Chaos Monkey is tool developed by Netflix to test the resiliency of their servers on the Amazon cloud when faced with failures. It periodically a terminates a random virtual machine that is running their application. Their automated error recovery is supposed to spin up a new virtual machine to replace the one that failed, and do so in a manner that appears seamless to customers.

Rather than just implementing the error recovery code, testing it once, and assuming that it will do the job, they are constantly testing it, figuring that if it really can seamlessly recover from failures, there should be no problem with randomly blowing away virtual machines.

Realizing that there is the possibility that the recovery could fail, they run Chaos Monkey between 9 AM and 3 PM on weekdays, so if a problem does occur, there will be people present who can deal with it. They also have a way for applications that they know are not ready for this to opt out.

This got me thinking about testing the agility of our teams.

One of the big reasons we do Agile development is so that we can change direction at sprint boundaries, if the priorities for delivering particularly stories changes.
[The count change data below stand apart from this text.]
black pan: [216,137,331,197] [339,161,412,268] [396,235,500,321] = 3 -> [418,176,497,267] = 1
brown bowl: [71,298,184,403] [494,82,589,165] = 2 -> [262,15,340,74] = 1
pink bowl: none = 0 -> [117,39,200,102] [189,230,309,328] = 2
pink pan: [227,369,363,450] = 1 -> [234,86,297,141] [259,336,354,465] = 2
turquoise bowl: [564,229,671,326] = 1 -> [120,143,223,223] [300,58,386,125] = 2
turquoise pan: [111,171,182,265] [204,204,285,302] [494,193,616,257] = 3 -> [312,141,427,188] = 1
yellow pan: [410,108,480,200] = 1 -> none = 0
By finishing all their work by the end of the sprint, the team is able to change direction immediately.

Some teams have trouble understanding this. They resist breaking large stories into sprint-sized pieces, because they say it will increase the overall elapsed time to implement the change. This overlooks several things:

  • If it takes you six months to implement the change, the customer's needs may have changed by the time you finish.
  • If you try to test six-months-worth of coding and it doesn't work, you have to wade through all that code to find the error. If you are implementing it in Sprint-sized stories, you only have one-Sprint's-worth of code to look through.
  • Priorities may change. The Product Owner may need to have the team implement some feature ahead of time to keep from losing a customer. If you are two months into a six-month product and you have dozens of modules open, it is very difficult to change direction.
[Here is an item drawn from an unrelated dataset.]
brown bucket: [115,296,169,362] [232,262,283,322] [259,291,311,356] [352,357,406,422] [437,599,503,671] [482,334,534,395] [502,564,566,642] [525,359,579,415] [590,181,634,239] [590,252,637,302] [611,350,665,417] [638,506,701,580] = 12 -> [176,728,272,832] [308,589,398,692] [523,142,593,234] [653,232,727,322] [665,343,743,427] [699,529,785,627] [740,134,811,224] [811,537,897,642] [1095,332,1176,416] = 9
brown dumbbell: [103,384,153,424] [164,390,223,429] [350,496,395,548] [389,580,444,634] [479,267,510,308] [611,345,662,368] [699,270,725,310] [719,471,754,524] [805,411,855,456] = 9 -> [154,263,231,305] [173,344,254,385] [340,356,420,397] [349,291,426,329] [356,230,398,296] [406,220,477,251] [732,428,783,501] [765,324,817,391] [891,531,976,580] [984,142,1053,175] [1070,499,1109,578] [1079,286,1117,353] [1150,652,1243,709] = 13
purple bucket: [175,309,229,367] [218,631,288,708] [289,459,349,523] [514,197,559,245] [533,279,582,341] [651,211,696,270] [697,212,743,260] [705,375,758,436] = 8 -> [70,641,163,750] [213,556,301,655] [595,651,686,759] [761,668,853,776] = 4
For teams that cling to elapsed time as the only viable metric, I would propose engaging the Product Owner in the following exercise:

If you have several epics that have similar priorities, mix them up each Sprint. If the first epic has stories A, B, and C, and the second epic has stories P, Q, and R, and the team is currently working on story A, they will expect that in the next sprint they will be working on story B, and in the next, story C. Instead, have them work on story A, then P, then B, then Q, etc.

This will make transparent how agile they are, and will help get them out of the habit of assuming that if they don't finish a story in a sprint, they can just roll it over to the next with no consequences.

Of course, just as Netflix runs Chaos Monkey only during weekdays when people are present, you would want to be careful about how you do this exercise:

  • Don't do it during a deadline crunch.
  • Let the team know a sprint or two in advance that you are going to be doing this, and that you expect them to be able to do this.
  • Discuss in the Retrospective how well this worked, and what they can do to make it work better.
  • A few stubborn teams may say that this is stupid and a waste of their time. You may have to remind them that the Product Owner is responsible for the priority of stories in the backlog, and the team is responsible for committing only to what they can accomplish a Sprint.

Even teams that already buy into the idea of being able to change direction at sprint boundaries may discover impediments to doing so that they didn't see before.

Just as Netflix exercises their recovery software so they know it will work when they get a real failure, teams should exercise their agility regularly, so that when a critical customer demand comes along, they are practiced and ready for it.